Sur ce territoire, la part de logements occupés par leur propriétaire indique en creux le volume du parc locatif privé concerné. On relève un rattachement intercommunal à CC Leff Armor Communauté, 2.42 personne(s) par logement, 86 diagnostics publiés par l'ADEME, en zone climatique H2a. Ces valeurs ne décident d'aucun projet à elles seules, mais elles fixent l'ordre de grandeur dans lequel un chiffrage à Le Merzer est crédible.
L'écueil le plus coûteux reste un engagement de conventionnement signé sans simuler le manque à gagner locatif. Sa reprise après coup coûte couramment 10 à 20 % du poste, soit 633 150 € à 1 266 300 € sur le chiffrage retenu à Le Merzer — un montant qui n'est jamais couvert une seconde fois par l'aide, déjà consommée.
Le marché local ne s'arrête pas à la commune : pour la remise à niveau d'un logement mis en location à Le Merzer, élargir la consultation à l'ensemble du département (Côtes-d'Armor) augmente le nombre d'offres comparables sans dégrader la réactivité du chantier.
Guichet compétent : CC Leff Armor Communauté, dont dépend le territoire à Le Merzer. C'est à ce niveau que se vérifient les compléments locaux mobilisables sur la remise à niveau d'un logement mis en location — ils ne remplacent pas MaPrimeRénov' mais réduisent le solde à financer.
Statut d'occupation à Le Merzer : 351 logements occupés par leur propriétaire, soit 86 % du parc. La décision d'engager la remise à niveau d'un logement mis en location y est directe ; ailleurs, elle passe par un bailleur dont le calcul de rentabilité et les aides diffèrent.
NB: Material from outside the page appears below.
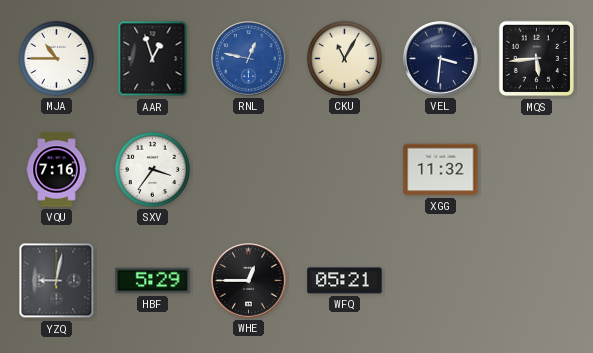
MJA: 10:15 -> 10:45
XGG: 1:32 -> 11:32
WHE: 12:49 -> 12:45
Dans l'ordonnancement du chantier à Le Merzer, la remise à niveau d'un logement mis en location mobilise un opérateur agréé par l'Anah pendant cinq à neuf mois. Cette durée se cale entre l'audit préalable et la mise en service du générateur : la déplacer en fin de chantier oblige presque toujours à reprendre des interfaces déjà refermées.
Pourquoi la même solution ne se classe pas au même rang partout : à Le Merzer relève de la zone H2a, dont la base conventionnelle atteint 225 kWh/m²/an. Le temps de retour de la remise à niveau d'un logement mis en location s'en trouve mécaniquement raccourci par rapport aux zones plus douces.
Ce que ce poste consomme d'assiette : 15829 % du plafond applicable à Le Merzer pour le logement loué. Traduit en aide effective, cela donne 32 000 € pris en charge au taux de 80 % (profil bleu) et 18 000 € au taux de 45 % (profil violet), le solde restant à financer.